I hear it all the time being said of social media the countless ways the enemy sneaks himself into the thumb scrolling: "don't compare your life to someone else's highlight reel." I couldn't agree more. Then the frequented follow-up in the expanded version of how "social media is the enemy's territory, and how we all care too much about likes, and how it is terrible and awful and going to destroy your character, self-image, etc., etc., etc." And yet, we all still have our Instagram handles and can give you at least a rough estimate of how many Twitter followers we have. What gives?
Social media very literally gives me a job and paycheck. My title as social media coordinator for my local church is one that I don't take lightly. Onlookers perspective: "Oh that's cool, she makes their instagram pretty and puts nice scripture on their Twitter feed." Why is it that we (myself included) can easily call out and highlight the schemes and ways the enemy lurks like a punk in things like social media, but then downsize the way that the power of God (the same power that has DEFEATED the enemy, mind you) can shift the entire atmosphere and purpose of people, places - even things like social media platforms?
Enter this past Wednesday morning in the Kelly household and you would have witnessed one of two events taking place dependent upon what time you turned the knob. One of those events being the sweetest photoshoot with my little tribe. A morning of cuddles, candy corn bribes, and my make-uped and hairstyled self. A special lifestyle shoot shot by one of my best Colorado girlfriends on a perfect, breezy, yellow leafed fall morning. The other event potentially witnessed would have been me losing my mind in the form of a sleep deprived whirling, trying to clean up our house, breastfeed my newborn while leaking everywhere and on everything, attempting to get my two year old dressed in manners and his perfect picture outfit, and all the while snapping at my mom and husband as they tried to help me in my crazy, irrational, unwarranted, eye-rolling loveliness. Welcome to my not so pretty pre-highlight reel.
What you see on Instagram as a result of that morning is my family very much put together and posing in our tidy little bungalow, kids dressed to the nines, and a goo-goo eyed hubby and wife. You see the highlights, and honestly you see moments that started out as a forced happiness and a faked good attitude. One that only came about after threatening to cancel the shoot five times in the 30 minutes before my friend was supposed to arrive mind you. You see the tail end of my crazy post-labor hormone take over, and the beginning of my cooling down after a morning of frustration and doors closed just a little bit too hard. What you see is the thing people say "stop comparing yourself to."

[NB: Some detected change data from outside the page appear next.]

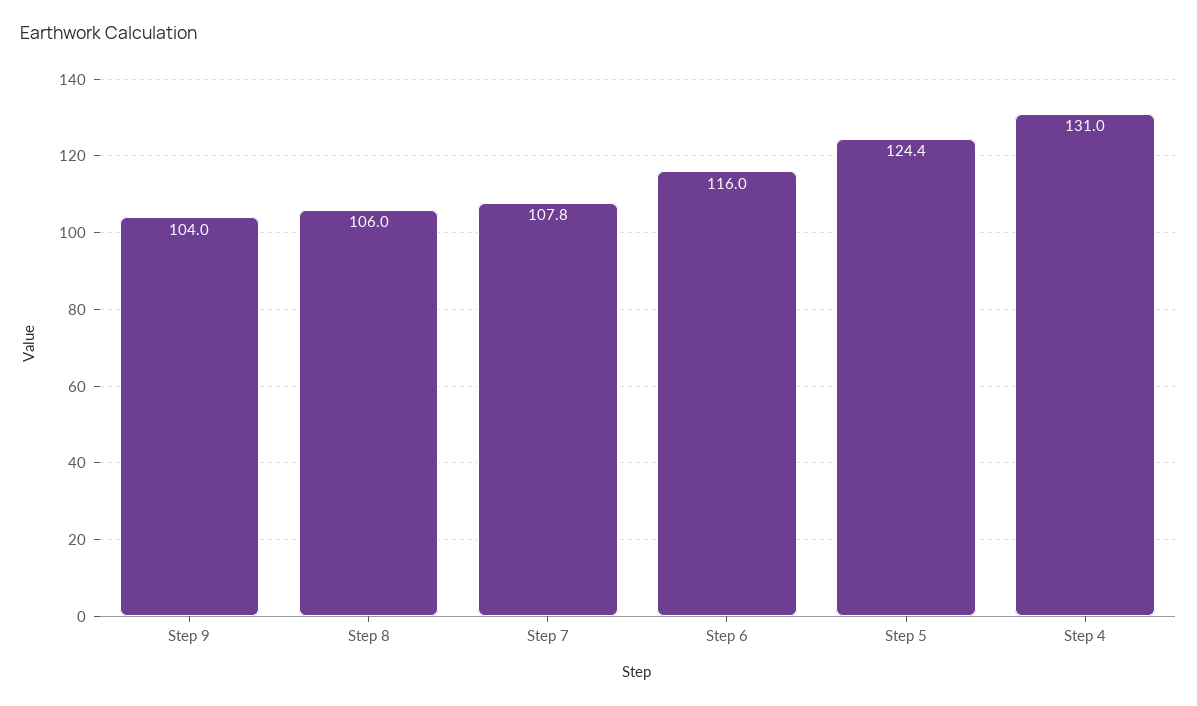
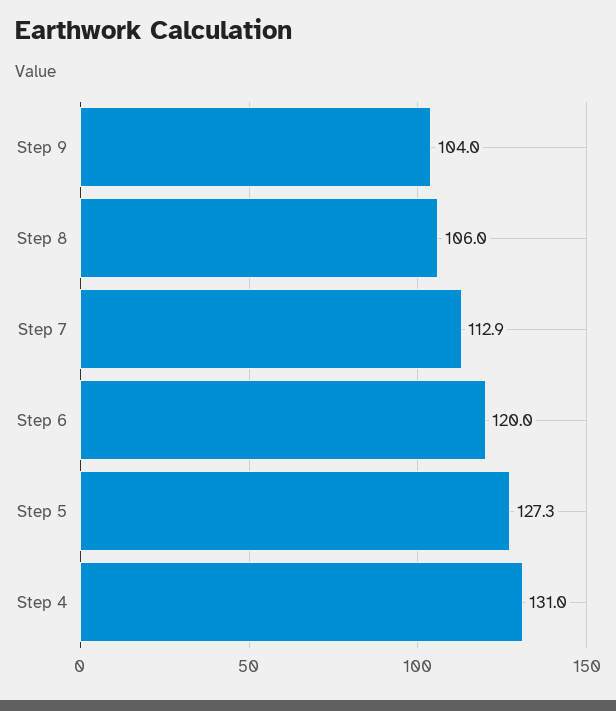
  {
    "Step 9": 104,
    "Step 8": 106,
-   "Step 7": 107.8,
+   "Step 7": 112.9,
-   "Step 6": 116,
+   "Step 6": 120,
-   "Step 5": 124.4,
+   "Step 5": 127.3,
    "Step 4": 131
  }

But there are two ways to interpret what you see on social media in this way. One, call it the enemy's schemes of trying to lie and tell you that my family is perfect when the reality is that our morning was one of the worst we've had in awhile. Or two, call it a platform that is somehow able to take messy mornings and turn them into early afternoons ending in cuddles and kisses with my man on the couch, laughing at how terrible attitudes had been only an hour before, and speaking out the ways God can redeem the joy Satan tries to steal on the good days and the bad. I'll choose the second.

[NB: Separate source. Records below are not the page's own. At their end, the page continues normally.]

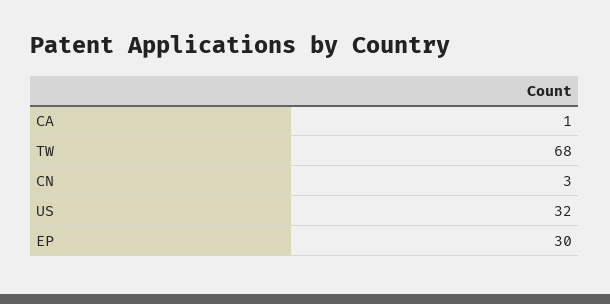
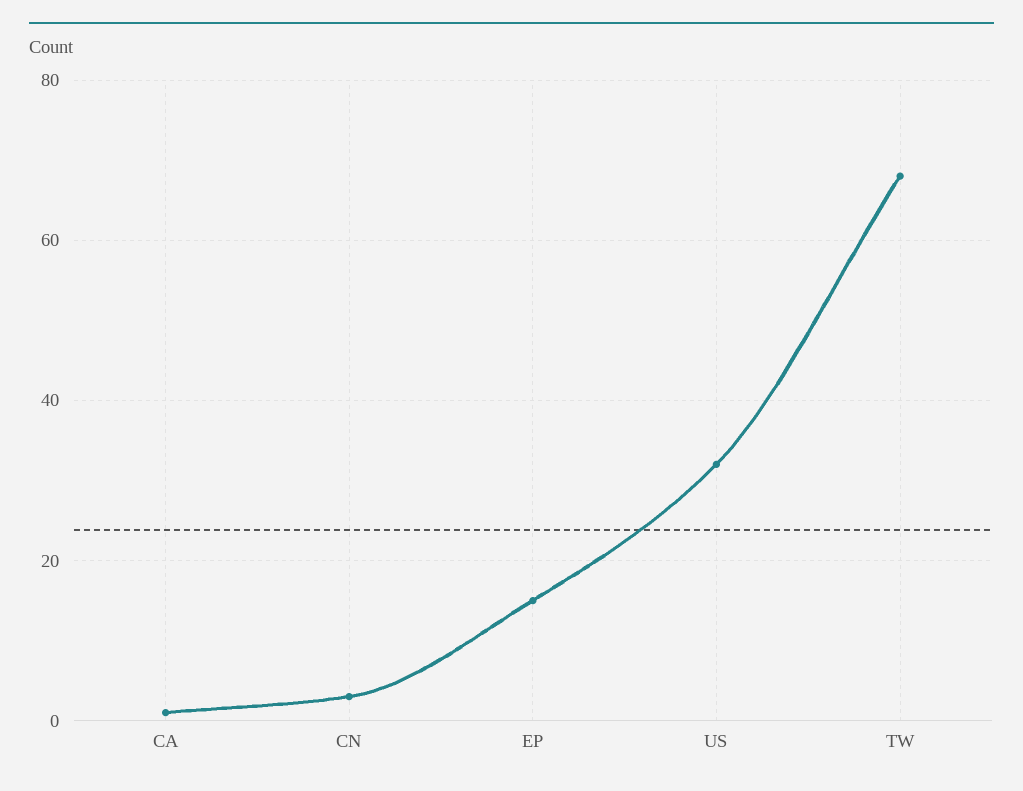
  {
    "CA": 1,
    "TW": 68,
    "CN": 3,
    "US": 32,
-   "EP": 30
+   "EP": 15
  }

A morning of chaos turned into a day scattered by humble reminders that my marriage makes me better, and that it is a betterment completely outside of my own strength, control, and doing. Reminders to not take for granted (guilty!) a husband who kept things light for our kiddos while mom was having "a moment," one who tells me that I am "the prettiest woman he has ever seen" literally almost every day, one who fills our home with worship music on the messy mornings because he knows that the Spirit of God is alive and active and able to permeate both people and things when simply called upon. Wednesday's muck somehow redeemed by marriage's footprint and tether to God's love and grace. And please don't hear a simple Christianese statement on marriage here, but one that rests in the literal spaces of awe and wonder of the gold woven into the representation marriage is defined by, and the power of God Almighty written into every detail. A writing that makes itself known when He is humbly and desperately invited into the clumsy feebleness of our own efforts.

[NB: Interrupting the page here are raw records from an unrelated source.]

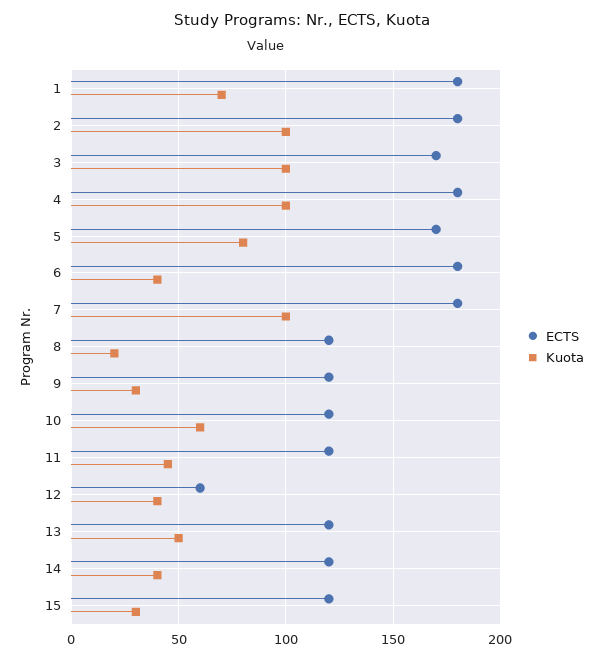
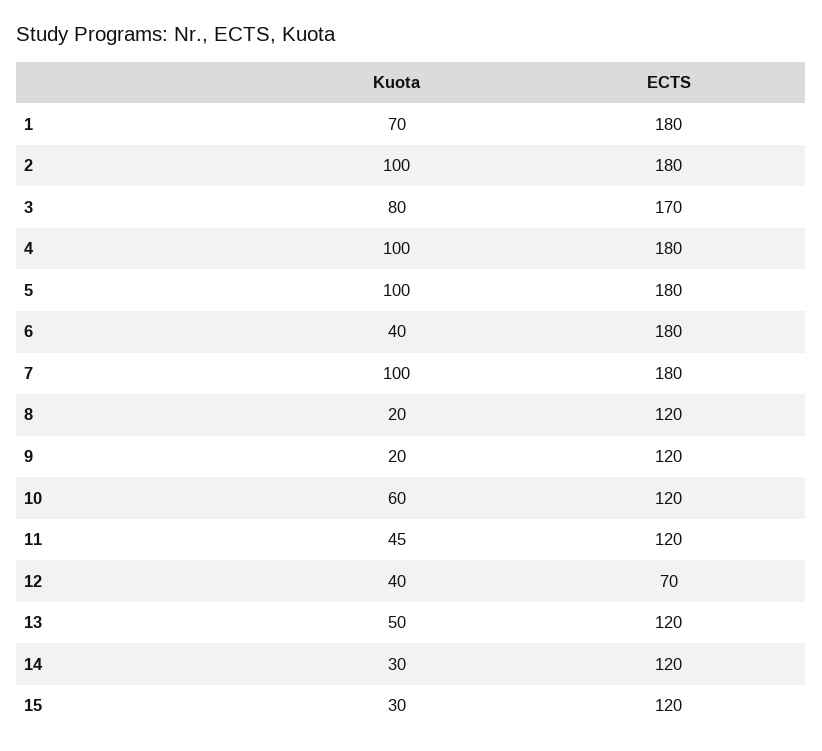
  {
    "ECTS": {
      "1": 180,
      "2": 180,
      "3": 170,
      "4": 180,
-     "5": 170,
+     "5": 180,
      "6": 180,
      "7": 180,
      "8": 120,
      "9": 120,
      "10": 120,
      "11": 120,
-     "12": 60,
+     "12": 70,
      "13": 120,
      "14": 120,
      "15": 120
    },
    "Kuota": {
      "1": 70,
      "2": 100,
-     "3": 100,
+     "3": 80,
      "4": 100,
-     "5": 80,
+     "5": 100,
      "6": 40,
      "7": 100,
      "8": 20,
-     "9": 30,
+     "9": 20,
      "10": 60,
      "11": 45,
      "12": 40,
      "13": 50,
-     "14": 40,
+     "14": 30,
      "15": 30
    }
  }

Don't get me wrong though, the highlight reel can breed discontent and resentment for our own seasons and paths God has written out ahead for us when we see the ways we wish we were "more of this" or "less of that" played out very literally in others, but it can also breed an attitude of joy for others while simultaneously recognizing the ways God redeems so much of the basic day to day breaths if we let Him. What if we stopped claiming social media as bad in these ways, and started claiming it as territory to drip Heaven's light and advancement into. Territory that shows marriages transparent, but strong, parenting that is tired, but determined, relationships that stop competing and start celebrating. What if we believed that God's power to invade social media is larger than satan's power to strike up insecurities inside of us? Redemption rich and love lingering itself through feeds and hashtags could just maybe flip a culture of mindless scrolling into one that is inspired and led on by the author and perfecter of faith Himself, but only if we so believe it to.
I pray that this mindset grows to truth in a culture and generation specific to countless minutes of scrolling and screen time. I break satan's fingerprints off social media and speak God's truth into their place in the name of Jesus. If partnering with God in the renewal of all things is our assignment, may it be so in all the details of our life, social media being just a piece of greater puzzle, but a piece of strategy none the less. And may it all be done in the name of the King who is worthy of it all.